**Page text**.
--
Saturday, February 9, 2008

69th Academy Awards

The 69th Academy Awards, held at the Shrine Shrine Auditorium on March 24th 1997 and hosted by Billy Crystal, were dominated by movies produced by independent studios, financed outside of mainstream Hollywood, leading to 1997 being dubbed "The Year of the Independents". All but one of the nominees for Best Picture were low-budget independent movies The big winner at the ceremony was Anthony Minghella's The English Patient, which had received 12 nominations and won 9 awards including Best Picture. Other notable movies to be honoured at the ceremony included Fargo, which had been nominated for 7 awards and won 2, Shine, which had been nominated for 7 awards and won just one, and Jerry Maguire, which had been nominated for 5 awards and also won just one. The Awards marked one of the greatest upsets in Oscar History as most had predicted Lauren Bacall would win Best Supporting Actress for "The Mirror Has Two Faces." Instead, the Oscar went to Juliette Binoche for "The English Patient." The ceremony attracted a low 40.83m, the lowest audience without dipping below the 40 million mark (later surpassed by the 40.54m who watched in 2002).

The English Patient is a 1996 film adaptation of the novel by Michael Ondaatje. The film, directed by Anthony Minghella, won nine Academy Awards, including Best Picture. Ondaatje worked closely with the filmmakers to preserve his artistic vision, and has stated that he is happy with the film as an adaptation. The film garnered widespread critical acclaim and was a major award winner as well as a box office success; its awards included the Academy Award for Best Picture, the Golden Globe Award and the BAFTA Award for Best Film. Juliette Binoche won the Academy Award for Best Supporting Actress, nosing out Lauren Bacall for The Mirror Has Two Faces (it would have been Bacall's first Oscar win, and in her acceptance speech Binoche commented that Bacall ought to have won). Anthony Minghella took home the Oscar for Best Director. Kristin Scott Thomas and Ralph Fiennes were nominated for Best Actress and Best Actor. In all, The English Patient was nominated for an impressive 12 awards and ultimately walked away with 9.
--
**Activity list**.
**A)** According to the text about the 69th Academy Awards, who hosted the ceremony?
**B)** Extend the text about the 69th Academy Awards with new material that picks up after its final sentence.
The records that follow come from a separate source and have no connection to the text about the 69th Academy Awards.
--
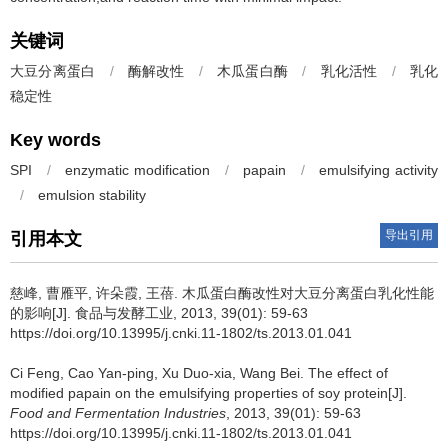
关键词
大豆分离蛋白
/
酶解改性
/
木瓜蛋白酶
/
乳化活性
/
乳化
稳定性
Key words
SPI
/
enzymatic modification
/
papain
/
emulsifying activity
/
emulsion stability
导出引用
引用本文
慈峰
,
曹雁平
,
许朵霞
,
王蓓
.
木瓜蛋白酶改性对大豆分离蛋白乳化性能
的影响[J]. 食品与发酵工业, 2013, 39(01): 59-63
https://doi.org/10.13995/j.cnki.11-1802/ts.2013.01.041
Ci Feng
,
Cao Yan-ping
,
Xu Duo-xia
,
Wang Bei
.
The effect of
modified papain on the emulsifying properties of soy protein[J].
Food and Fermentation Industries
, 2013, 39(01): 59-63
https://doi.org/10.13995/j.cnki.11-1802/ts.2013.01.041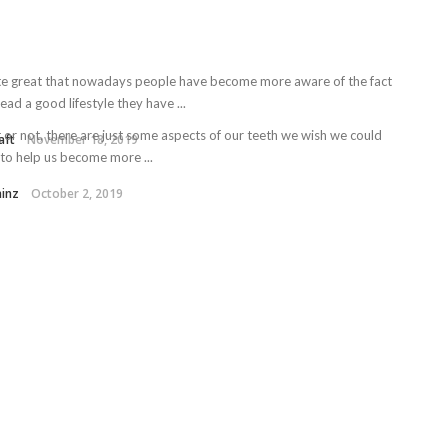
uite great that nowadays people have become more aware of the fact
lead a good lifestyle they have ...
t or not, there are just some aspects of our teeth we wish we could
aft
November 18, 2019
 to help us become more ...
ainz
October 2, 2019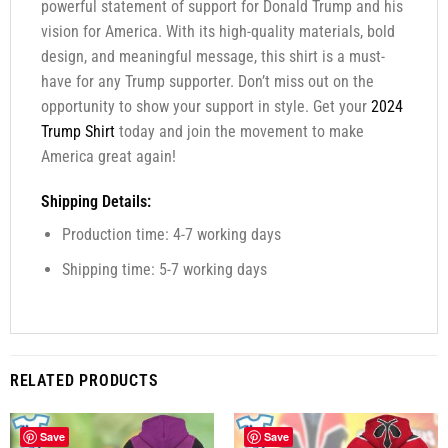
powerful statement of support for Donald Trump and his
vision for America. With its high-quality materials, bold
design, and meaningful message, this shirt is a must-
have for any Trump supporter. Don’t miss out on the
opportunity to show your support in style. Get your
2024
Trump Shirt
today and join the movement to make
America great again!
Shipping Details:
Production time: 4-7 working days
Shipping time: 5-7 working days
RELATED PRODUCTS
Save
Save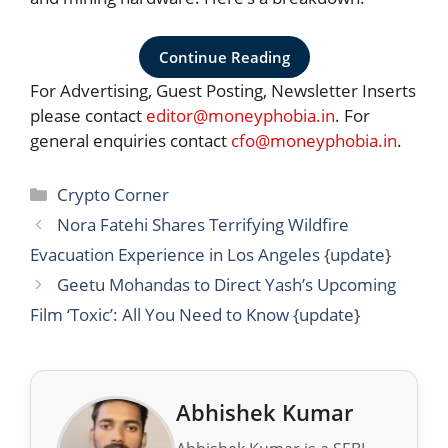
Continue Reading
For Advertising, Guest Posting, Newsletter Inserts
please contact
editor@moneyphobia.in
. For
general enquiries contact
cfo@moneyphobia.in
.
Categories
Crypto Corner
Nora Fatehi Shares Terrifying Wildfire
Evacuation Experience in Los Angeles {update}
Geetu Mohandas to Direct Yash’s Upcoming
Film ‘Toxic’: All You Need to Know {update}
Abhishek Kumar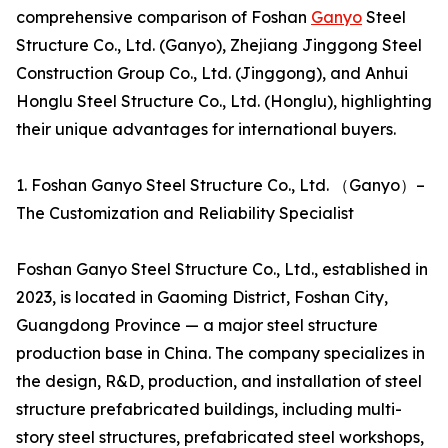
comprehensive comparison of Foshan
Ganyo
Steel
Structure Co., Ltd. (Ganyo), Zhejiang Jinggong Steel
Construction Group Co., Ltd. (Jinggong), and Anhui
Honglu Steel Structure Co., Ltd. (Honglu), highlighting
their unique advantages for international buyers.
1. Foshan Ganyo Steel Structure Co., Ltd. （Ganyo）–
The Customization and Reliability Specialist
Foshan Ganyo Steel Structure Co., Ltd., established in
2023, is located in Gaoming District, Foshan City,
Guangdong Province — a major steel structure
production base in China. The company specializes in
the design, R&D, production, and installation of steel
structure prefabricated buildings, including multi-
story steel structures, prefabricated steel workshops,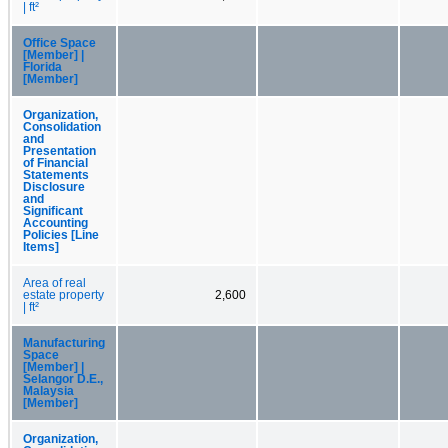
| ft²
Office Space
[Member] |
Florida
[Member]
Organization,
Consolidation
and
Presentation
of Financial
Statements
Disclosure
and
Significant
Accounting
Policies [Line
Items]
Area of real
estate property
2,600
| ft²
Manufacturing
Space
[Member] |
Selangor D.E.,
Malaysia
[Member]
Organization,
--
**Replies**.
**A)** Billy Crystal hosted the ceremony.

**B)**
Anthony Minghella is an Academy Award-winning British film director, playwright and screenwriter. He is currently the chairman of the British Film Institute. His 1990
feature Truly, Madly, Deeply, a drama he had written and directed for the BBC's Screen Two anthology strand, bypassed its expected TV broadcast and received a cinema release. In order to make the film, he had turned down an offer to direct another episode of Inspector Morse, which he had thought would be a much higher-profile assignment. In 1996, he won the Academy Award for Directing for The English Patient. He was nominated for the Academy Award for Adapted Screenplay for 1999's The Talented Mr. Ripley and 2003's Cold Mountain. Minghella is married to Hong Kong-born choreographer Carolyn Choa.

Geoffrey Rush is a Golden Globe, BAFTA, Emmy, AFI and Academy Award winning Australian actor. He is the first Australian-born person to win an Academy Award for acting. Rush's film debut was in the Australian film Hoodwink in 1981. His next film was in Gillian Armstrong's Starstruck, the follo
wing year. In 1996, he starred in Shine, for which he won the Academy Award for Best Actor, becoming the first Australian actor to win an Oscar since Peter Finch. From that point on, his film career skyrocketed. In 1998, he appeared in three major films: Les Misérables, in which he played Inspector Javert; Elizabeth, in which he played the suspicious Sir Francis Walsingham; and Shakespeare in Love in which he played Philip Henslowe, the acting company manager who remained calm in the midst of chaos (and received an Academy Award nomination for Best Supporting Actor). In 1999, Rush departured from his usual dramatic stint and took the lead role as Steven Price in the horror flick House on Haunted Hill. In 2000, he received his third Academy Award nomination, for Quills, in which he played the Marquis de Sade. Rush's career continued at a fast pace, with nine films released from 2001 through 2003. He starred in the movie Pirates of the Caribbean: The Curse of the Black Pearl, as Captain Hector Barbossa, also appearing in its sequels, Pirates of the Caribbean: Dead Man's Chest and Pirates of the Caribbean: At World's End. Rush played actor Peter Sellers in the television film The Life and Death of Peter Sellers. For this performance, he won an Emmy Award for Best Actor in a Mini-series or Movie. In 2005, he starred in Steven Spielberg's film Munich as Ephraim, a cold Mossad officer. Since 1988, Rush has been married to actress Jane Menelaus, with whom he has a daughter, Angelica (b. 1992) and a son, James (b. 1995).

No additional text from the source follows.